Secure Fusion Estimation of Energy-Constrained Multisensor System Against Hybrid Attacks.

This article presents a comprehensive theoretical framework for addressing the problem of secure fusion estimation in energy-constrained multisensor systems, specifically targeting hybrid attacks in multiple transmission levels. The lifespan of sensor nodes is constrained by the availability of energy supply, and all the sensors have the flexibility to choose between high-energy or low-energy levels for transmitting their measurements. Sensor data becomes vulnerable to malicious tampering when operating in a low-energy level, whereas the high-energy transmission level enables accurate data transmission.
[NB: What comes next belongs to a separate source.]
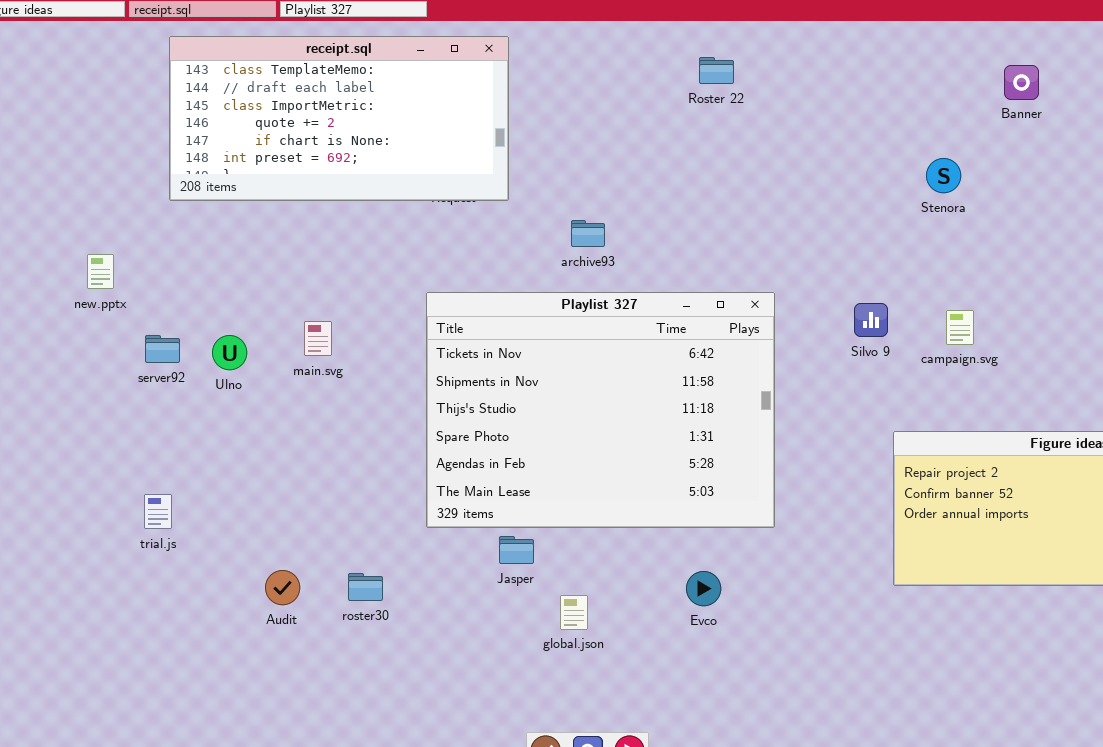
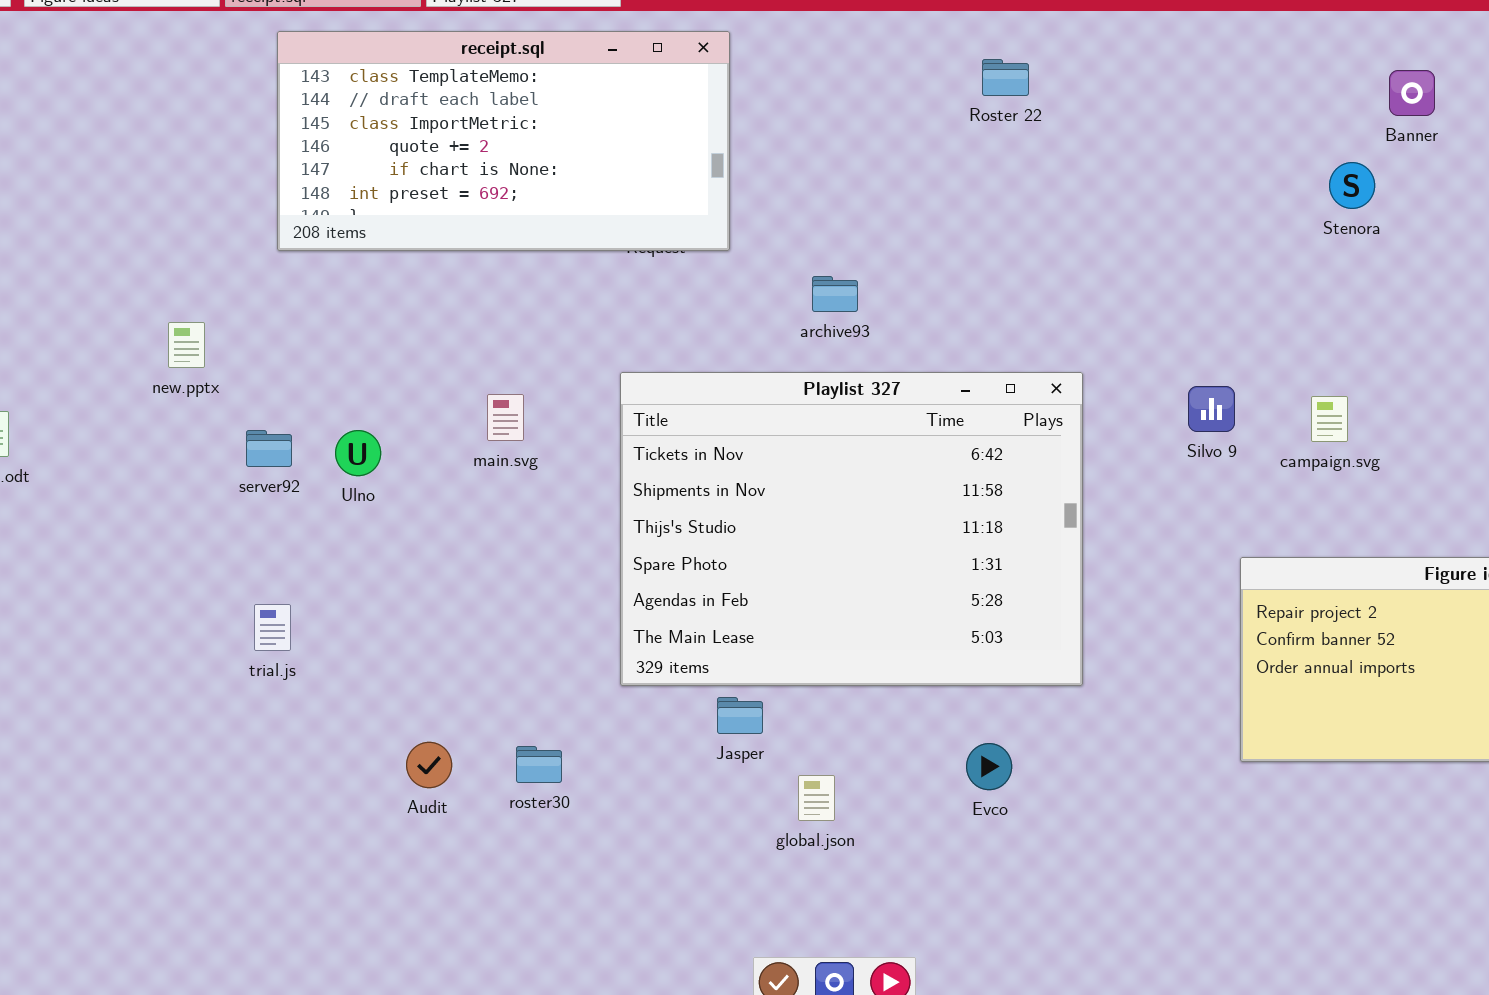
Stenora: [926,158,961,193] -> [1329,162,1375,209], moved
main.svg: [304,321,332,356] -> [487,394,524,441], moved
trial.js: [144,494,172,529] -> [254,604,291,651], moved

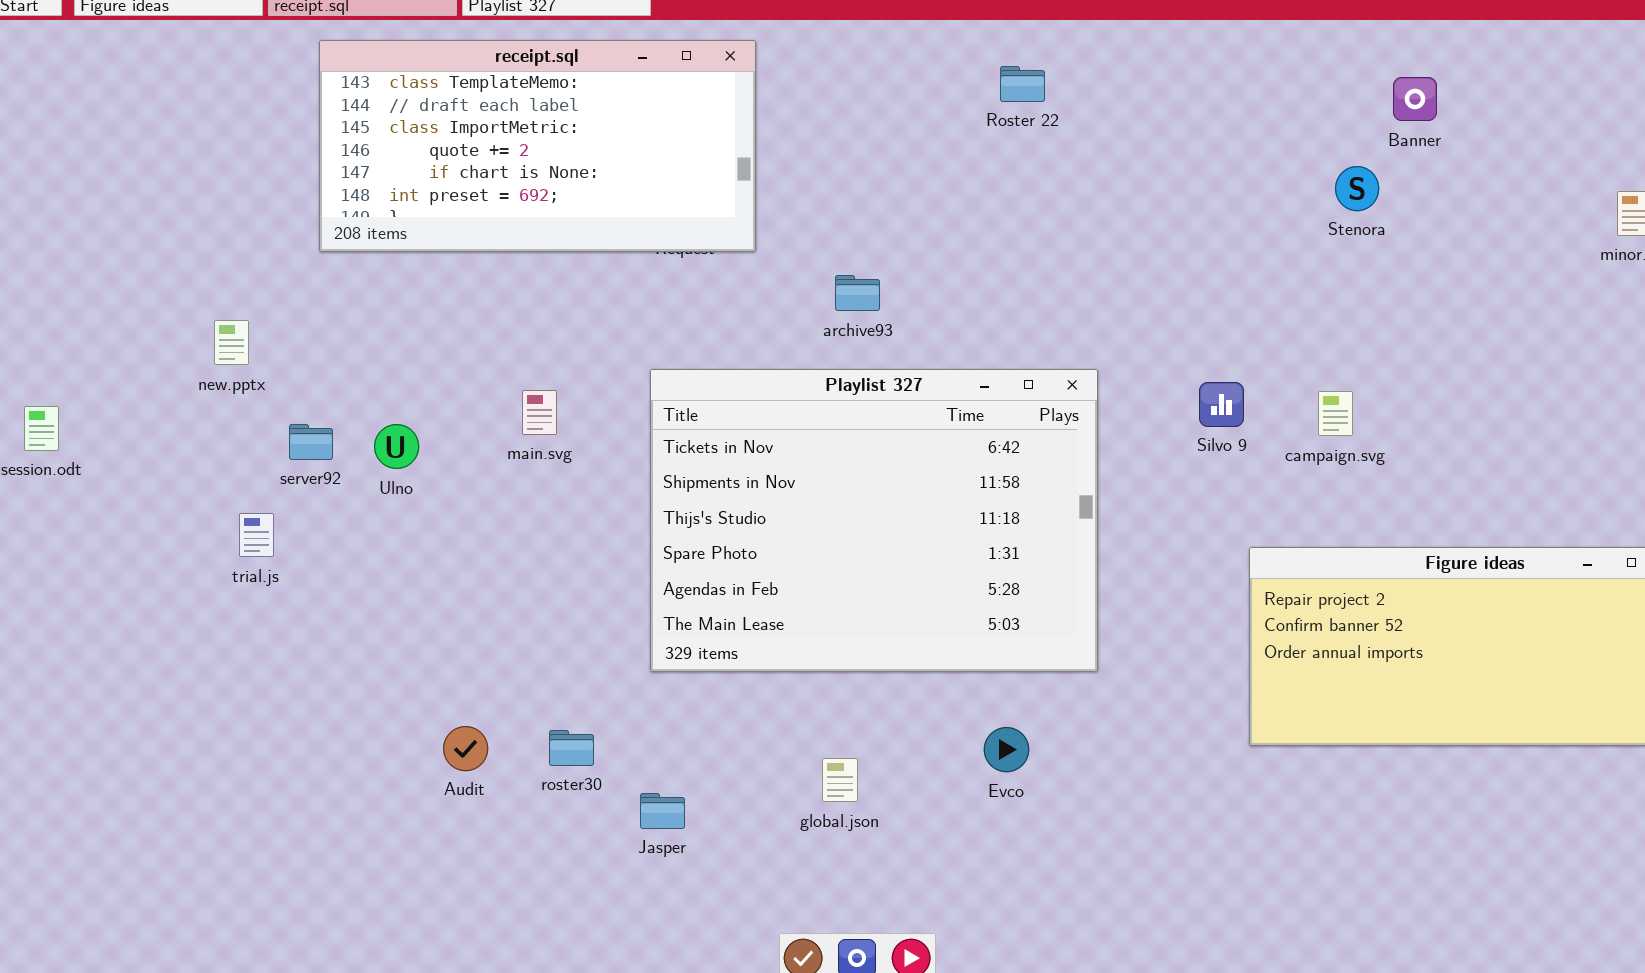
trial.js: [254,604,291,651] -> [239,513,274,557], moved
Jasper: [717,697,763,734] -> [640,793,685,829], moved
By introducing a set of Bernoulli random variables and ternary random variables, a novel measurement model is proposed to characterize scenarios involving both dual-energy transmission modes and hybrid attacks, including three statuses: safe, deception attacks, and Denial-of-Service attacks. Based on the innovation analysis approach, local secure estimators are designed to ensure that the estimation errors are minimized locally. Then, an optimal secure fusion algorithm is provided to generate the final estimated value by fusing all the local estimates. Additionally, the proposed secure fusion estimation algorithm's stability and steady-state properties are investigated. Finally, two simulation cases are conducted to provide the empirical evidence of the superior performance of the proposed approach.